Python Memory Management and Tips Transcripts
Chapter: Efficient data structures
Lecture: Different container types
0:00 It's very likely you've got some kind of container for your data.
0:03 That could be a list. We did a bunch with dictionaries just a bit ago.
0:06 Actually, dictionaries containing lists, how meta is that? it could be classes,
0:11 and we also had classes in there.
0:13 So there's all kinds of different containers that we could use.
0:16 But there's some that are interchangeable or somewhat replaceable.
0:19 I could have a list of numbers that, if a list just happens to have numbers,
0:24 Python actually has array types, and
0:26 the more traditional, here's a big chunk of memory in the size of the object
0:31 or the type of object is allocated and set just in line.

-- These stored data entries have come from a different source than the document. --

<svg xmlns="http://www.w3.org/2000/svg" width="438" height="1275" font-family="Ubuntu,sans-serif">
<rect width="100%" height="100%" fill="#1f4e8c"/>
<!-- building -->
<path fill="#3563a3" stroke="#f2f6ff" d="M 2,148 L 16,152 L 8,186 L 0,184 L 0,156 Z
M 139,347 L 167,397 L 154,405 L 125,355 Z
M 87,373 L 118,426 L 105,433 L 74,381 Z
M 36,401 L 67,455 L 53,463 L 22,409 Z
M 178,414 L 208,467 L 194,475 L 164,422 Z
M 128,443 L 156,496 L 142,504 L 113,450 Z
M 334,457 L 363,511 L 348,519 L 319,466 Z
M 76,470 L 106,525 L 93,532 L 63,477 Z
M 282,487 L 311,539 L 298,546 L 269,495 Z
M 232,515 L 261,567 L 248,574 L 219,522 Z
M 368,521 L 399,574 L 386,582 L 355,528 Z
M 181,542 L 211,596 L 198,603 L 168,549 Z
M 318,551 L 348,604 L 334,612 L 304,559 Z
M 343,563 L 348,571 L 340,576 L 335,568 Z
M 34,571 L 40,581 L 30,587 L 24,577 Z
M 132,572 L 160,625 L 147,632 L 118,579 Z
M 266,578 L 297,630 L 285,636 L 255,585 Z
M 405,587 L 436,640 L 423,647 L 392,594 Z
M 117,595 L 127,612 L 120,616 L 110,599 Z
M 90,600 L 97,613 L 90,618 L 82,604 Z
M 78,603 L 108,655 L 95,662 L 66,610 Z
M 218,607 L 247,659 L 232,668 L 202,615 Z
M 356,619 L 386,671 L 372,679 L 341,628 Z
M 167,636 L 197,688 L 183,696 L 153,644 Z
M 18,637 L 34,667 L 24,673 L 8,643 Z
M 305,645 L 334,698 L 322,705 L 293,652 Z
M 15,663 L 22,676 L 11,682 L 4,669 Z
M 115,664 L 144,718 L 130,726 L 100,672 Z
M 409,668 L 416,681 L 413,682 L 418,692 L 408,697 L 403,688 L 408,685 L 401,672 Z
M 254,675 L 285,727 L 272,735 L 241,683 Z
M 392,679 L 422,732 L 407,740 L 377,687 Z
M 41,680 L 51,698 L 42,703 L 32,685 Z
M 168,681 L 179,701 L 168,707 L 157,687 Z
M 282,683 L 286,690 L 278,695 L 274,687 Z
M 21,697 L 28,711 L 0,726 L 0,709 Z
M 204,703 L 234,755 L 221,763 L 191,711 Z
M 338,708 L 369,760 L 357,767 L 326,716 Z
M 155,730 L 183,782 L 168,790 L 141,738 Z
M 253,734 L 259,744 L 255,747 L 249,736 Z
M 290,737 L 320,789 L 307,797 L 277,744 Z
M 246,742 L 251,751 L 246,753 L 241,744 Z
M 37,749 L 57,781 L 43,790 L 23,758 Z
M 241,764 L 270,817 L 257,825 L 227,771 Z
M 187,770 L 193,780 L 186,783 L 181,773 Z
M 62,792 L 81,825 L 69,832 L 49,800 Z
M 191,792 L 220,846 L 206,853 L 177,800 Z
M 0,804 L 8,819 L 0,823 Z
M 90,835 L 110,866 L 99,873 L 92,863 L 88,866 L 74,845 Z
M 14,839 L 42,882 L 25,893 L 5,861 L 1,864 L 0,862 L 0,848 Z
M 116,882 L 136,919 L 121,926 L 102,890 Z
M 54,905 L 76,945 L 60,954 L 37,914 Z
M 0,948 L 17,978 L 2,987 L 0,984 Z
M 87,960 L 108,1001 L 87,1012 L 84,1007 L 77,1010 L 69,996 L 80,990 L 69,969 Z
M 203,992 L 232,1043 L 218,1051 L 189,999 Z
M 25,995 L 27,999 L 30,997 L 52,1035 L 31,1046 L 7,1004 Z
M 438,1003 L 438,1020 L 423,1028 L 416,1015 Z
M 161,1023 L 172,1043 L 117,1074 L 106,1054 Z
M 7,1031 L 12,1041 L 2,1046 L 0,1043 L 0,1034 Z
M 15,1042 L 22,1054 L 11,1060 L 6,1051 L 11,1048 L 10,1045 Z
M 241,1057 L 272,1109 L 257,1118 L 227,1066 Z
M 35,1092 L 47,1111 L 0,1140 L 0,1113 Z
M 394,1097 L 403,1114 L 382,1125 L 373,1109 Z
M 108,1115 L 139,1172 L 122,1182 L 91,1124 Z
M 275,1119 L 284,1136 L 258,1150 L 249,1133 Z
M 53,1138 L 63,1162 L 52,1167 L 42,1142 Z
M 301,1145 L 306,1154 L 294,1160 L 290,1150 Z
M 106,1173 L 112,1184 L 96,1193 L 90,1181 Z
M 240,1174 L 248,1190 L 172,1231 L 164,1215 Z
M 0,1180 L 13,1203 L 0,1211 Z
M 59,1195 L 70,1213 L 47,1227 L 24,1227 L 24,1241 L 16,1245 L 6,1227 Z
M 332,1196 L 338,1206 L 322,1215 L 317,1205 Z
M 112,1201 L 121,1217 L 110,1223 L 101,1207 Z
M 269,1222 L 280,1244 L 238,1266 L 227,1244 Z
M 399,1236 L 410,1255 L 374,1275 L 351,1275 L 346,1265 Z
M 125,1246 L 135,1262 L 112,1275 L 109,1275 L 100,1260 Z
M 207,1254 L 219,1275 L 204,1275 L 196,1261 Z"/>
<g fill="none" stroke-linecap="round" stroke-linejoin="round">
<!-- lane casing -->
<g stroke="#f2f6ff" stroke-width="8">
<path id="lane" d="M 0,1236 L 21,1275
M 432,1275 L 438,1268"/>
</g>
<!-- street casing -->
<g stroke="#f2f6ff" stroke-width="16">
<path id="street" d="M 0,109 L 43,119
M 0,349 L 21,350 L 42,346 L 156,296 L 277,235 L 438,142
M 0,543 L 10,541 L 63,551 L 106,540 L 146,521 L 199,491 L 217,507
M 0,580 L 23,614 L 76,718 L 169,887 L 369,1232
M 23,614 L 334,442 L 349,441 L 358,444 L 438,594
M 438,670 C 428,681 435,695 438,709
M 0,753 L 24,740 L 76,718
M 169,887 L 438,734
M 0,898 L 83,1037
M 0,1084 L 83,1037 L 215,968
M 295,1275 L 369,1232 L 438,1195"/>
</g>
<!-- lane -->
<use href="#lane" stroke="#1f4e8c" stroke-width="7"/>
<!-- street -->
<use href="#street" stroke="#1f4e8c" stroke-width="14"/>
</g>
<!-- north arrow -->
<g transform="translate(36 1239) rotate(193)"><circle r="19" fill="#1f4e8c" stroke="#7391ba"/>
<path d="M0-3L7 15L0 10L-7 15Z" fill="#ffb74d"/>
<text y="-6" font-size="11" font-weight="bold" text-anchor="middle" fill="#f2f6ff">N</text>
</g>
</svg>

0:34 This only works for numbers, but that could be interesting.
0:37 You could have Pandas or NumPy.
0:40 Maybe those things store stuff really efficiently or inefficiently.
0:43 I don't know. We're gonna find out.
0:45 So what we're gonna do in this section as we're gonna look at a simple scenario,
0:49 we're gonna have a bunch of names and bunch of ages
0:51 that correspond to those names.
0:52 So basically details about people, and then we want to try to store them in different
0:58 things: lists, arrays, data frames and so on
1:00 and just ask the question "if we start like this,
1:03 how much memory does it use?" versus "if it's stored like that,
1:06 How much does it use?" Because while certain containers might be more familiar and comfortable
1:11 Or maybe they have capabilities that we need or they're just the first thing
1:16 that you think of, there might be a much better option in terms of memory
1:21 for what you're trying to do,
1:22 and we're gonna sort of compare some of the common ones side by side coming up.